The Books of First and Second Esdras (or “Ezra” meaning something like “help” in Hebrew) are apocryphal and somewhat apocalyptic texts in the Hebrew biblical tradition, particularly the second book of Esdras. They are non canonical Biblical books, however they do appear in certain Greek Orthodox, Episcopal, and Lutheran Bibles. At the Council of Trent in 1540s-1560s, the books of First and Second Esdras were recognized, however they were in reference to the division of the Book of Ezra (as found in the Bible), which is commonly referred to today as “Ezra-Nehemiah”. The apocryphal books of First and Second Esdras appear in the Vulate however only under the name for the Book of Ezra (with 2 Esdras excluded) and they appear in the Septuagint, as extensions of the book of Ezra. This overlap has caused considerable consternation and confusion for biblical compilers.
First Esdras is nine chapters in length. It tells of Israel’s skirmishes with the Egyptians, and its failed kings who become subjugated by Babylon until the reign of Cyrus comes and returns balance to the region. The book tells an amusing story of three Persian guardsmen who attempt to claim what is most powerful to the Persian emperor, Darius – three of his guards write a praise of what is strongest – wine, the king, and women and truth – and they each place their account under Darius’s pillow. In the end, the praise of truth wins riches for that guardsmen. In closing, the text recounts the celebration of Darius’s rebuilding of the temple in Jerusalem. It ends with an account of Ezra – a kind of summary of the Ezra story.
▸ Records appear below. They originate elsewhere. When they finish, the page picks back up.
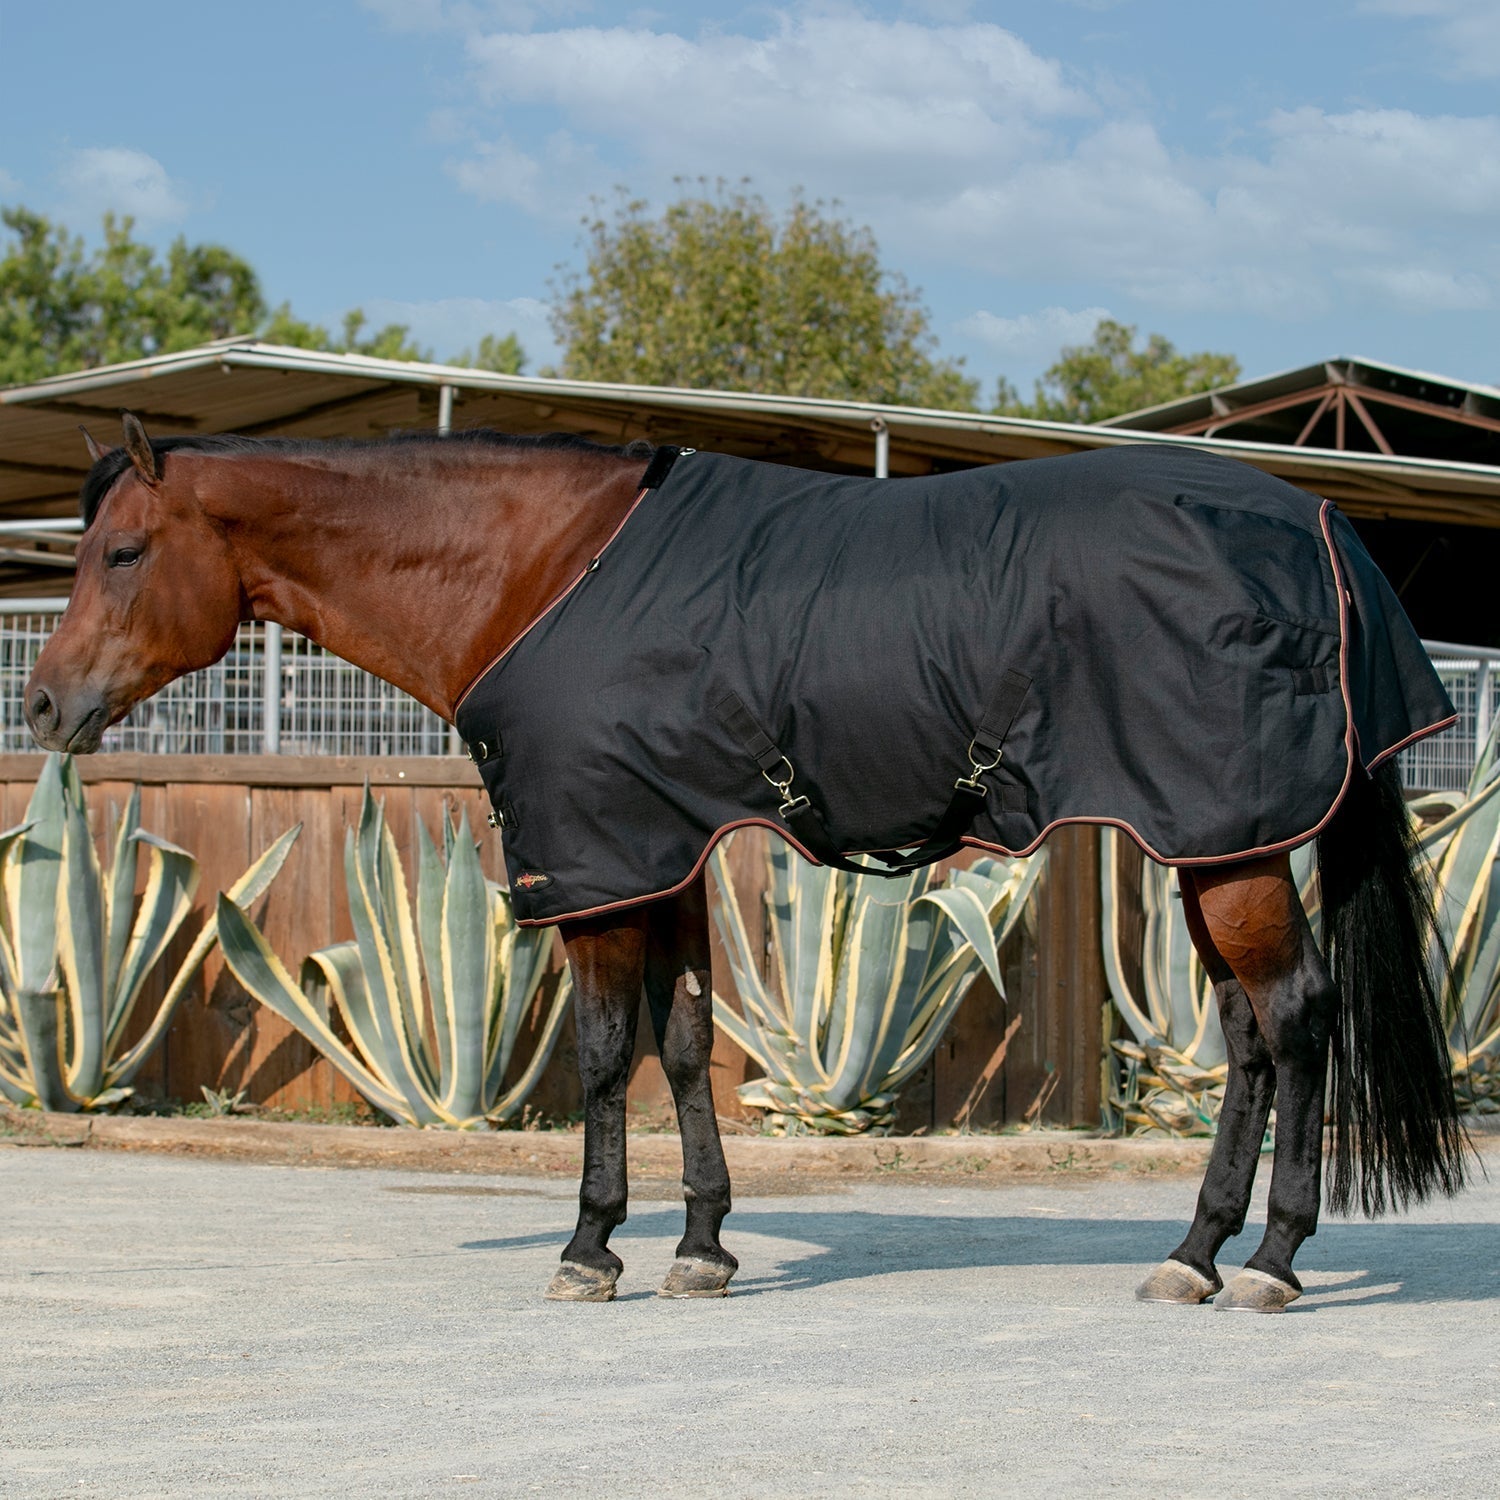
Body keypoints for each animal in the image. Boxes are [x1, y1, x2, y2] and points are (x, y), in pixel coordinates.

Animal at [26, 414, 1464, 1314]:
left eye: (124, 552)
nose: (43, 706)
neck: (543, 568)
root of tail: (1321, 523)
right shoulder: (661, 852)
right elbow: (682, 1045)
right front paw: (704, 1248)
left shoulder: (598, 863)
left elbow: (605, 1054)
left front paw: (590, 1248)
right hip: (1209, 842)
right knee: (1251, 1036)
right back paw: (1199, 1252)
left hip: (1230, 847)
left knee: (1297, 1018)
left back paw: (1269, 1260)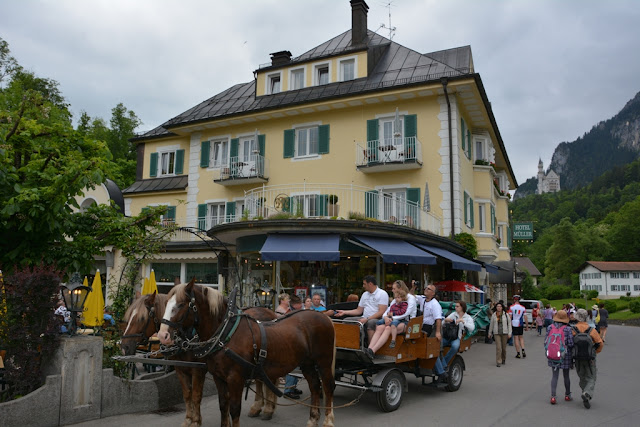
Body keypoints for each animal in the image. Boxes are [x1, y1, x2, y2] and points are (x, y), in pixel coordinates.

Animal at [121, 292, 278, 426]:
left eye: (141, 318)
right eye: (128, 318)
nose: (123, 346)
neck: (186, 336)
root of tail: (270, 311)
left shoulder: (198, 370)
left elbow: (196, 396)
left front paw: (196, 421)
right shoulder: (180, 369)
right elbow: (187, 395)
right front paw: (188, 419)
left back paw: (268, 409)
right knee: (260, 380)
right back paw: (257, 407)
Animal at [158, 280, 338, 427]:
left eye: (181, 304)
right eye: (166, 303)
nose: (163, 335)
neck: (226, 333)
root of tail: (323, 316)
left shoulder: (235, 378)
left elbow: (234, 409)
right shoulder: (218, 377)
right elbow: (223, 406)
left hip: (323, 362)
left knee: (328, 386)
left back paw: (328, 420)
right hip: (307, 363)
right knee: (314, 386)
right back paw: (312, 419)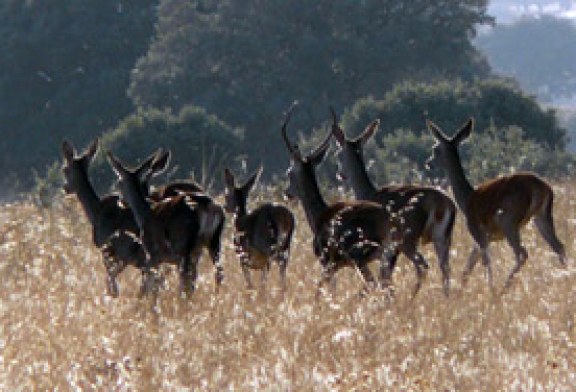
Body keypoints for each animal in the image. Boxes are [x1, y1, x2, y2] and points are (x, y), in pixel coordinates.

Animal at [107, 152, 226, 296]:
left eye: (119, 182)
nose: (121, 201)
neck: (145, 213)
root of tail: (207, 205)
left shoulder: (152, 254)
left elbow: (152, 285)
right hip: (213, 241)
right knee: (217, 273)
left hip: (183, 244)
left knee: (185, 279)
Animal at [280, 104, 414, 298]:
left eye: (289, 172)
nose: (287, 193)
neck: (320, 215)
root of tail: (390, 223)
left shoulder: (327, 262)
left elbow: (323, 291)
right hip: (386, 259)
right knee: (387, 288)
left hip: (360, 257)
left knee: (374, 285)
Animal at [330, 108, 456, 296]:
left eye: (337, 153)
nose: (340, 174)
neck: (370, 192)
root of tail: (443, 202)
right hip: (442, 238)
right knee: (445, 269)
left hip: (408, 241)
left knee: (423, 266)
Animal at [426, 118, 564, 292]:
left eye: (435, 148)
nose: (428, 163)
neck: (466, 200)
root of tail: (541, 188)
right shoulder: (483, 239)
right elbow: (467, 268)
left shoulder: (477, 232)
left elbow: (485, 262)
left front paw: (490, 290)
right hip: (542, 216)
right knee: (559, 246)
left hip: (508, 221)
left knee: (522, 253)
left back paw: (504, 289)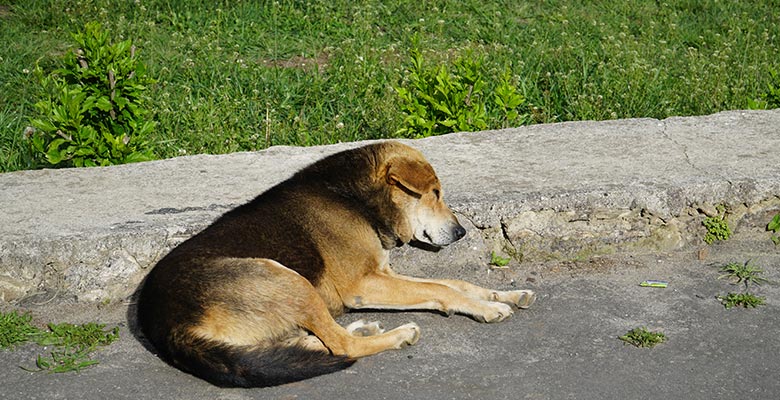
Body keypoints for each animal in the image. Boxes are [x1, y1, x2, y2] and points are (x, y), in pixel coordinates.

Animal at [136, 141, 536, 388]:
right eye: (434, 193)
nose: (462, 232)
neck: (354, 198)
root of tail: (166, 326)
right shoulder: (363, 284)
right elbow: (442, 288)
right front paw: (486, 308)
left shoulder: (383, 273)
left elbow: (455, 283)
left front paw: (503, 294)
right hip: (287, 278)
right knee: (342, 347)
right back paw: (396, 335)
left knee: (314, 341)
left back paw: (363, 327)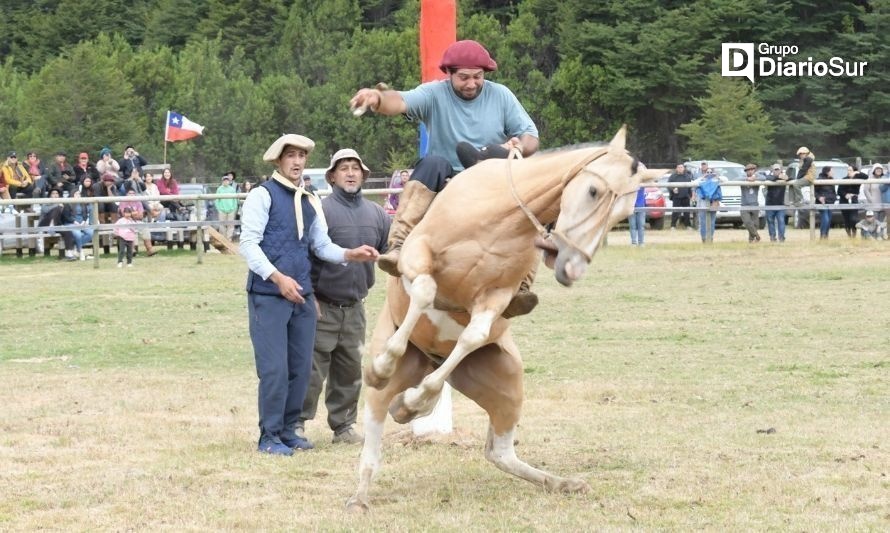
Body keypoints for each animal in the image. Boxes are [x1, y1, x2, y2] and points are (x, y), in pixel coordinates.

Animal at [346, 125, 660, 512]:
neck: (500, 216)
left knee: (499, 452)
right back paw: (360, 494)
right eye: (593, 190)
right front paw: (384, 367)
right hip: (388, 386)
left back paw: (561, 482)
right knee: (374, 438)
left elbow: (474, 335)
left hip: (508, 384)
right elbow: (424, 291)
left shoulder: (495, 297)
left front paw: (417, 401)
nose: (571, 267)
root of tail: (430, 358)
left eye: (623, 211)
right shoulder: (419, 254)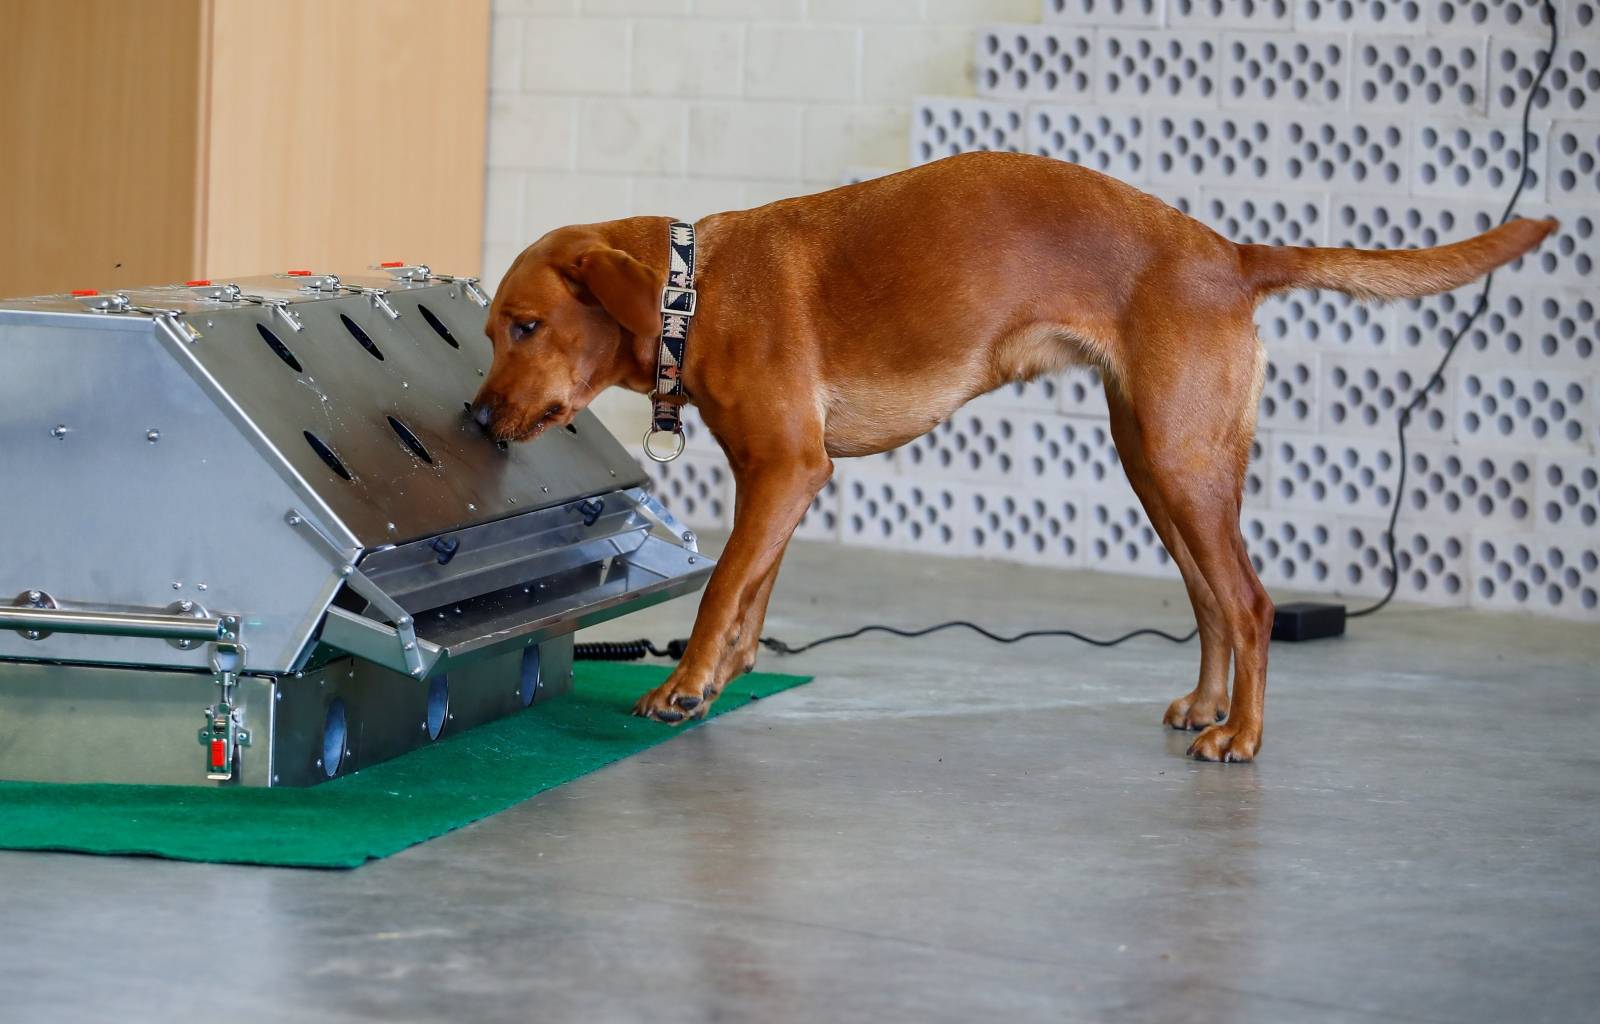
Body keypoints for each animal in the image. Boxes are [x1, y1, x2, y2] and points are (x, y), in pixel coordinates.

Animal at [470, 152, 1548, 761]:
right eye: (487, 331)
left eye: (524, 325)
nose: (476, 419)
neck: (696, 291)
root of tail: (1230, 255)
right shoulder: (781, 479)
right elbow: (750, 596)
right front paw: (719, 680)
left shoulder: (786, 471)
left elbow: (722, 588)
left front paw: (684, 682)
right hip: (1158, 465)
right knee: (1209, 599)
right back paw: (1206, 707)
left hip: (1182, 463)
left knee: (1248, 601)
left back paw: (1241, 735)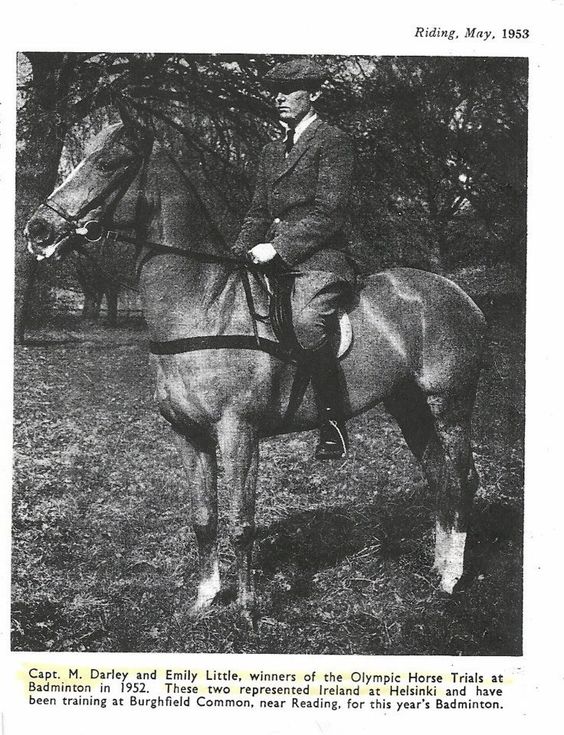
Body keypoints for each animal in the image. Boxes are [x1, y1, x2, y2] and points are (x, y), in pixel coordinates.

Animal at [24, 116, 486, 620]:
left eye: (109, 162)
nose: (37, 228)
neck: (205, 306)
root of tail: (456, 292)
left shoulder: (238, 433)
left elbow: (242, 522)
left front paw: (247, 607)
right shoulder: (188, 435)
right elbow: (203, 518)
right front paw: (205, 598)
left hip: (450, 405)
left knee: (462, 479)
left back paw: (452, 577)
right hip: (408, 405)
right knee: (438, 478)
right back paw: (439, 569)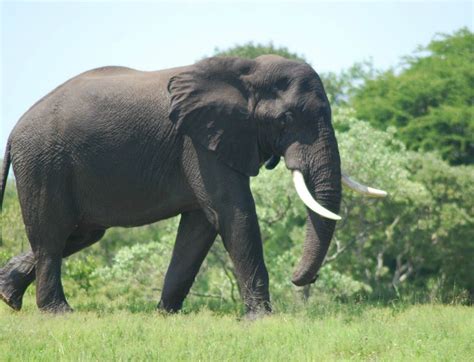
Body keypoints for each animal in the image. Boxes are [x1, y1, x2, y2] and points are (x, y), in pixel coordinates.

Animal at [0, 55, 386, 314]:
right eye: (285, 119)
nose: (298, 278)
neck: (246, 70)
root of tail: (14, 130)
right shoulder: (200, 143)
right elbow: (233, 213)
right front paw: (262, 318)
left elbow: (200, 227)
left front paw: (165, 314)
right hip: (44, 163)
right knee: (52, 235)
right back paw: (58, 312)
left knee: (79, 234)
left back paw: (8, 294)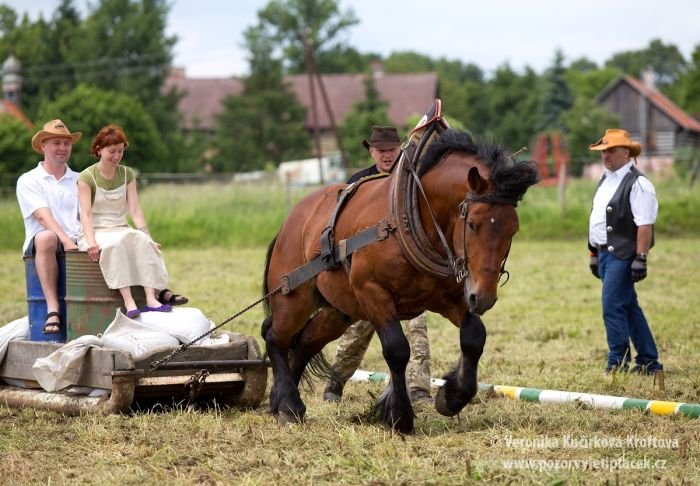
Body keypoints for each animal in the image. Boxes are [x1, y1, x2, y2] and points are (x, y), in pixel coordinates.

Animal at [260, 130, 540, 432]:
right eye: (473, 224)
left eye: (513, 229)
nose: (484, 296)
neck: (409, 217)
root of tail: (290, 221)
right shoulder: (373, 292)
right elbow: (397, 350)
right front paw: (400, 416)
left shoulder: (452, 297)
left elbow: (474, 337)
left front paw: (452, 397)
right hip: (294, 298)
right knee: (276, 337)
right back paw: (289, 405)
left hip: (339, 310)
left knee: (303, 344)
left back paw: (281, 402)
Second Esdras is 17 chapters in length. The first few chapters of 2 Esdras are believed to be latter interpolations by Christian scholars. Chapters 3-14 detail a Hebrew apocalyptic vision, ascribed to Ezra in his “thirtieth year” after the desolation of Babylon. The early visions contain the archangel Uriel -a mother mourning her son, and an eagle containing three heads who is attacked by a lion, and so on. Uriel serves as Ezra’s guide, a la Virgil to Dante, and many of the images mirror the apocalyptic visions in the book of Daniel. Chapters 16-17 conclude the book with a prophesy of a future Israel and a rebuke of Israel’s sinful nature -though it has been suggested that these last chapters are also latter Christian interpolations.
For this reading I used an internet-based Project Gutenberg translation.